— Exercices proposés —
[1] Pouvez-vous imprimer à l'identique le passage du texte sur l'œuvre de Kovel qui débute aux mots « Si une interprétation » et s'arrête après « et de formes. » ?
[2] Pouvez-vous poursuivre le texte sur l'œuvre de Kovel en reprenant juste après sa dernière phrase ?

— Texte cité —
========================================
LES ÉCAILLES DU PEINTRE - Texte de Lucas FOUCHARD

 

 Courbet peignait ses Truites, mais ici, c’est un autre type de poisson qui nous intéresse… Les écailles de ce poisson-là font peau neuve à loisir, refusant souvent la figuration, accumulant les couches de matériaux divers au gré du ressenti de l’artiste. Lorsque Kovel mue sur un support, c’est pour y laisser une délicate poésie où s’imbriquent amoureusement le métal vieilli et les autres déshérités de la décharge.

On plonge volontiers dans cet océan, magie des dédales où fusent les dorures, la rouille et les oxydations turquoise sur le cuivre. Un instant, on se croit parti dans un abysse où les filaments corrodés deviennent coraux, où une plaque vert-de-gris se fait sable doux sous la lumière aquatique. Puis le regard se porte ailleurs, autrement, et les coraux se changent en arbres, les triangles de fer se réinventent montagnes.

Si une interprétation multiple de l’œuvre est possible, ce n’est pas seulement parce que l’abstraction laisse libre cours à l’imaginaire ; c’est surtout parce que la matière elle-même sait suggérer les concepts les plus chers à notre ère contemporaine : nature et artifice, brut et raffiné, ensemble et fragment… Kovel respecte le hasard, en lui laissant le soin d’altérer les futurs éléments de son travail selon les aléas du temps, des intempéries –mais que l’on n’aille pas croire l’œuvre due à une question de chance : chaque tableau est savamment agencé, chaque morceau fixé pour répondre à une harmonie de couleurs et de formes.
========================================
— Extraits du listing —
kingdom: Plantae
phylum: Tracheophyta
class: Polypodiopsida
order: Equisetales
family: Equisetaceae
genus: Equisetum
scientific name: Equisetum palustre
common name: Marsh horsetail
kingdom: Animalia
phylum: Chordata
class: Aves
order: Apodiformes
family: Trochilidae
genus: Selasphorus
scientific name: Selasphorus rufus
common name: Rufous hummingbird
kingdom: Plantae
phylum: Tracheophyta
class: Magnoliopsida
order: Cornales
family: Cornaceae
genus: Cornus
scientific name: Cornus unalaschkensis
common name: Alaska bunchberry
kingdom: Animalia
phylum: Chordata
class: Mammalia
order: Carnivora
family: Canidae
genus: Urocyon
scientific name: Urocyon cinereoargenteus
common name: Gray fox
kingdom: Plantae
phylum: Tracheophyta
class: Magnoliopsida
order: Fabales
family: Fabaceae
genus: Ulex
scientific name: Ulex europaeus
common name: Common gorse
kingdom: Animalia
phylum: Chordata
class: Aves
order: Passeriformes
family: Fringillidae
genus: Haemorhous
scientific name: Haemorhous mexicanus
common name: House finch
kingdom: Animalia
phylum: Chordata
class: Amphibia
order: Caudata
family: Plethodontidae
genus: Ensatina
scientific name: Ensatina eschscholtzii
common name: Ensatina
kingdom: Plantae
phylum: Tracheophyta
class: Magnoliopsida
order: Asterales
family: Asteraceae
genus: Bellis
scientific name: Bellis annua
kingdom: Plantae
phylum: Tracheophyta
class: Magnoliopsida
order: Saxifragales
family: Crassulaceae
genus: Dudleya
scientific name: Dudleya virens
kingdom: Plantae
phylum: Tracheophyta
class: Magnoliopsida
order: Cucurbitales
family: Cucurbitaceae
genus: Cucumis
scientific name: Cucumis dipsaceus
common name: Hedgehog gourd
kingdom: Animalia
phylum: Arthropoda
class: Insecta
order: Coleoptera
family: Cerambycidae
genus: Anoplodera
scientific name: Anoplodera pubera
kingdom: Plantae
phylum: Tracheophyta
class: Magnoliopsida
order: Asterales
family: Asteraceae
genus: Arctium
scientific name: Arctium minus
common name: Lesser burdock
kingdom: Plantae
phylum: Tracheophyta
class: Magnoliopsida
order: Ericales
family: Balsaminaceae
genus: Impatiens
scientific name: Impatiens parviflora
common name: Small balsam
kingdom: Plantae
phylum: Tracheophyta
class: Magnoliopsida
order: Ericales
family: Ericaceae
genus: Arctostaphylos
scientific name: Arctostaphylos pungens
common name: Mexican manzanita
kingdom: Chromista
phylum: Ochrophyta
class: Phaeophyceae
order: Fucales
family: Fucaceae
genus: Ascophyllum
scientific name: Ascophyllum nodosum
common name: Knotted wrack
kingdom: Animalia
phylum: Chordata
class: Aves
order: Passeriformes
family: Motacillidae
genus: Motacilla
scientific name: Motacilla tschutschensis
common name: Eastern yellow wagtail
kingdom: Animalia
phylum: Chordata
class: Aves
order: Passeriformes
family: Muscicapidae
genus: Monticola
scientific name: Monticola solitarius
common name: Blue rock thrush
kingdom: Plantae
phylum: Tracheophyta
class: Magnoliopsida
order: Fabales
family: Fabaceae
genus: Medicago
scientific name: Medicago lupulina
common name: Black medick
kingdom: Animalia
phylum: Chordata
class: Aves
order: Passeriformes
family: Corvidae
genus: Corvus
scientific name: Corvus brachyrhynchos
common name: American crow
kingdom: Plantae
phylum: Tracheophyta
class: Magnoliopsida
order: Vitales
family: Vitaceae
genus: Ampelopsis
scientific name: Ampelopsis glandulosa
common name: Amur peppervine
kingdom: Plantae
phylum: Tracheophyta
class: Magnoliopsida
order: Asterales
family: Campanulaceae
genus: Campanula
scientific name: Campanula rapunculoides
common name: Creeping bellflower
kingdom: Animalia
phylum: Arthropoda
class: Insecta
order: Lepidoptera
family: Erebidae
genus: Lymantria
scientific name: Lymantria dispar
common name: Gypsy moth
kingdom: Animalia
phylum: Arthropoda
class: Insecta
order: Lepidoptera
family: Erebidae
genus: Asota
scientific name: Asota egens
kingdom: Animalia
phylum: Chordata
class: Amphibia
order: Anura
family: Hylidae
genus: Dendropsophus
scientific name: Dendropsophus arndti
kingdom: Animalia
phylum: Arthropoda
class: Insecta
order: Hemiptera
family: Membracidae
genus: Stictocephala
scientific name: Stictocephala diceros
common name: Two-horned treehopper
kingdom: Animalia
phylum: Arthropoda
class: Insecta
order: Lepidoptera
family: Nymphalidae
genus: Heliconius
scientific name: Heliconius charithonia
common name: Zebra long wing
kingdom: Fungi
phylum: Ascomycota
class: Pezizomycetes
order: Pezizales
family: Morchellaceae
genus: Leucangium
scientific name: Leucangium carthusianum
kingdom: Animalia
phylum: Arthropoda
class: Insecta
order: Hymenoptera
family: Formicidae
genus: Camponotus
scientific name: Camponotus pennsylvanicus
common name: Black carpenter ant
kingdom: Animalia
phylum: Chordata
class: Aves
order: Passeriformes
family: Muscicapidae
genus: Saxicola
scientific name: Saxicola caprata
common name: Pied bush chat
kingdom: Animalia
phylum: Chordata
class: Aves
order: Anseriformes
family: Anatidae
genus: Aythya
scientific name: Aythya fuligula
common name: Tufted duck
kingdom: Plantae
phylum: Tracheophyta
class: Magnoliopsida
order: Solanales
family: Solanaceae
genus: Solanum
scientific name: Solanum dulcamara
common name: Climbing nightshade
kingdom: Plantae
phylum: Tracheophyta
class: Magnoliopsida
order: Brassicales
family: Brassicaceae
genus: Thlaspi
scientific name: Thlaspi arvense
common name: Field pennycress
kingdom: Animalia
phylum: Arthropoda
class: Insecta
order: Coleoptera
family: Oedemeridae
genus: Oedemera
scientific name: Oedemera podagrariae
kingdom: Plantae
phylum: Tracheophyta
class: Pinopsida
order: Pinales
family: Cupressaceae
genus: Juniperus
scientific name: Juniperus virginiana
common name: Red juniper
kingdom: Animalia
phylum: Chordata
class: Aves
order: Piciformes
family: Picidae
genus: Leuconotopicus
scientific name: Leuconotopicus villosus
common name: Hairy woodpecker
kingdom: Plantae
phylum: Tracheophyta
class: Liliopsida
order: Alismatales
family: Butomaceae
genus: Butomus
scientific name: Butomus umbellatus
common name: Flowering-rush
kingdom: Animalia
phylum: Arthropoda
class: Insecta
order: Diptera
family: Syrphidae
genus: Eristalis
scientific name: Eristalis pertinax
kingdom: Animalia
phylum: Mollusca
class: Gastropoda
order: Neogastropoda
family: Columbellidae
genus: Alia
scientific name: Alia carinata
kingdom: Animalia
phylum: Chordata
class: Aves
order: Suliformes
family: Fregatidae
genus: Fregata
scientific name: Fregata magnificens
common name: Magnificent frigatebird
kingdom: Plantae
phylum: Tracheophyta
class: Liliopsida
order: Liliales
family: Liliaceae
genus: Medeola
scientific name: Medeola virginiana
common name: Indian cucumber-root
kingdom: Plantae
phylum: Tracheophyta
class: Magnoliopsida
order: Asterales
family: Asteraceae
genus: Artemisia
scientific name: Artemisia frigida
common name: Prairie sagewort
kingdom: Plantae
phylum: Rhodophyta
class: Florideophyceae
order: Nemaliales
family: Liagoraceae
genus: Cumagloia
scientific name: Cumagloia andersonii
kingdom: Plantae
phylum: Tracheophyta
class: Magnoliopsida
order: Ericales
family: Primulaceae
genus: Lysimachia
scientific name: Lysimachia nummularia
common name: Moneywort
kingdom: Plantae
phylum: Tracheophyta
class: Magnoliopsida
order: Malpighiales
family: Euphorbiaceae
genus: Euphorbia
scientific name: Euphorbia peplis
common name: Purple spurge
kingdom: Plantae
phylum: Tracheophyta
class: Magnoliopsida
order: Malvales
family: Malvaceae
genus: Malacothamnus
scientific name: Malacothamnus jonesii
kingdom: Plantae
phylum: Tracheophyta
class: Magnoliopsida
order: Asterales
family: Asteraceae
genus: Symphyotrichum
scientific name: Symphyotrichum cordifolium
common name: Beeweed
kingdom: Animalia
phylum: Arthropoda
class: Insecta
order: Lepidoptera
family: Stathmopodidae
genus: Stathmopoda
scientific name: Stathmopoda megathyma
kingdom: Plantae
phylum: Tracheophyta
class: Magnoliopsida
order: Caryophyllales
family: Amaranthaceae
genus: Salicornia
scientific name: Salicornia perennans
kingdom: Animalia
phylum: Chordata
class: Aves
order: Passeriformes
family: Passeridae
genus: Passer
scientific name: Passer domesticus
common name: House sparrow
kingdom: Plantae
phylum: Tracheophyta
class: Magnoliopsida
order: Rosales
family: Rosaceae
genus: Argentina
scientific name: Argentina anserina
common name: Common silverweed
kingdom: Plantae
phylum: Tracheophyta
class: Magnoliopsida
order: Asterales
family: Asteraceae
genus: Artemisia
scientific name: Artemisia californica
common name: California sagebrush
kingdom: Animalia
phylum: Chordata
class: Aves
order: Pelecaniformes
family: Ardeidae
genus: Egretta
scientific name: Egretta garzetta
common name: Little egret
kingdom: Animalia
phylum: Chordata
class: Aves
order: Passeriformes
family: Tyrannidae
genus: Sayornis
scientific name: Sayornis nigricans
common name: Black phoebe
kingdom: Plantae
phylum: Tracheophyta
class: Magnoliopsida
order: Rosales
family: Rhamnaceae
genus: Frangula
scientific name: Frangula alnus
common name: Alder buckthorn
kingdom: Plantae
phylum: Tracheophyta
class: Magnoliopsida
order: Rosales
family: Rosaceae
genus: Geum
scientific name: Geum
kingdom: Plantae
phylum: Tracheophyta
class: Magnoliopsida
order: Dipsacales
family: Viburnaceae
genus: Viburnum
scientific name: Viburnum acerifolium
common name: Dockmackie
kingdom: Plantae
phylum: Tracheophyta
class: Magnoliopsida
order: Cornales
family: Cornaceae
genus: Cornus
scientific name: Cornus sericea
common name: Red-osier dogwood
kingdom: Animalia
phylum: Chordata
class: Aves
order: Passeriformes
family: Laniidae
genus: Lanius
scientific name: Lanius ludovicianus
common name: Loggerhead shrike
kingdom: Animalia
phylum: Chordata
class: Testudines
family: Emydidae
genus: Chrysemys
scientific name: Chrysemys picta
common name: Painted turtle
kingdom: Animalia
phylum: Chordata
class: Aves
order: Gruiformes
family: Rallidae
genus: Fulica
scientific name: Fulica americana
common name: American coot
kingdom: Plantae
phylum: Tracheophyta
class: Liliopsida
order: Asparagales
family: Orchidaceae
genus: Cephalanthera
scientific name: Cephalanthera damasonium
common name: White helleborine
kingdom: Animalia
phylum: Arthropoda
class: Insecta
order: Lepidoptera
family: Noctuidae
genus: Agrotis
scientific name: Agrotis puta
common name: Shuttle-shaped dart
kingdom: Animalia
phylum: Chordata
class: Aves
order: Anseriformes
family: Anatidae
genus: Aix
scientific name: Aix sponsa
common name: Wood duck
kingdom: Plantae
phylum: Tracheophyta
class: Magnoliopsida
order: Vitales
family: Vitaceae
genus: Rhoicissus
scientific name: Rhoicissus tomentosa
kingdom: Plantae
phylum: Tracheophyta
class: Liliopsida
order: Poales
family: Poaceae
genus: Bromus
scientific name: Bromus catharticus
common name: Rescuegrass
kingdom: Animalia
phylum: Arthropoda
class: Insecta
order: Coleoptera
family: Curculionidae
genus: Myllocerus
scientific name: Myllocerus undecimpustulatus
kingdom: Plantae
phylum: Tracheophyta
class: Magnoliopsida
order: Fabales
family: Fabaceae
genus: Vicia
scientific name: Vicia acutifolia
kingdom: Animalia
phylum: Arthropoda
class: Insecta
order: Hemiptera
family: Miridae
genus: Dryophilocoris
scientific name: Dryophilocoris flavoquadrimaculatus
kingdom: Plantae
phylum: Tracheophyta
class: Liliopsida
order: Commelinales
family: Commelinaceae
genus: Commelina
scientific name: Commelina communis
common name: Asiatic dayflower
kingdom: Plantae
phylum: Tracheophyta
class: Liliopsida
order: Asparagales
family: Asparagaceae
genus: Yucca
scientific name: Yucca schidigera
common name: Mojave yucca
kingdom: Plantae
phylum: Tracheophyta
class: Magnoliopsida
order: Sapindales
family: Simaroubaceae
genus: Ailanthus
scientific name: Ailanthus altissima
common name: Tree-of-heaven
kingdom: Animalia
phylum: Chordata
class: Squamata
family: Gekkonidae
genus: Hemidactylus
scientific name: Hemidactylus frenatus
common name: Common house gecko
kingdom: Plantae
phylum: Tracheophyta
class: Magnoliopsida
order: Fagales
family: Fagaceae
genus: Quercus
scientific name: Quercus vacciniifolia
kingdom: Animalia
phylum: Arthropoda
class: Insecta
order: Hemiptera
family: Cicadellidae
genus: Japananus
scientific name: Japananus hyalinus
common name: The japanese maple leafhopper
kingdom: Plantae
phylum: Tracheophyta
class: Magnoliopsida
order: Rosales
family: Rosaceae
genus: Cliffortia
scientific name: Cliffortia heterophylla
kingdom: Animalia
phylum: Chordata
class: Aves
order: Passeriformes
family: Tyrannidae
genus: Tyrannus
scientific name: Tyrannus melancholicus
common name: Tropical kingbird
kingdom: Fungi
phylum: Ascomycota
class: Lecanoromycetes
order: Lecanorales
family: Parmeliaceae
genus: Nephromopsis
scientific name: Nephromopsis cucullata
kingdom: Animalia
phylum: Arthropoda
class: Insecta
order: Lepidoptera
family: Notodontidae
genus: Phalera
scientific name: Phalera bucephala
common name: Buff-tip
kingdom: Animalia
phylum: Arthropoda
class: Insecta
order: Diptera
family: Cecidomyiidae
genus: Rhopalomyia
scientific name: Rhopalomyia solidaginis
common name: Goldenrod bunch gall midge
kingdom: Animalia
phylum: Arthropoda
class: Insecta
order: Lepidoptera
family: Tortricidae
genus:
========================================
— Réponses attendues —
[1]
Si une interprétation multiple de l’œuvre est possible, ce n’est pas seulement parce que l’abstraction laisse libre cours à l’imaginaire ; c’est surtout parce que la matière elle-même sait suggérer les concepts les plus chers à notre ère contemporaine : nature et artifice, brut et raffiné, ensemble et fragment… Kovel respecte le hasard, en lui laissant le soin d’altérer les futurs éléments de son travail selon les aléas du temps, des intempéries –mais que l’on n’aille pas croire l’œuvre due à une question de chance : chaque tableau est savamment agencé, chaque morceau fixé pour répondre à une harmonie de couleurs et de formes.

[2]
Le rendu donne parfois lieu à des séries où les toiles se répondent et se complètent, comme celles où se côtoient de grands troncs de bouleaux –en fait de longues lamelles émaillées-, plus théâtre d’arbres que théâtre d’ombres –mais comme au théâtre, les décors se superposent, laissant l’impression d’un espace profond, à portée de main : sur terre comme en mer, il est possible de se perdre un instant en contemplant un de ces tableaux. Et lorsqu’il neige des petits éclats de métaux colorés sur les monts cuivrés, eux-mêmes plongés contre un ciel écarlate, qui saurait dire si l’on est encore sur Terre ?...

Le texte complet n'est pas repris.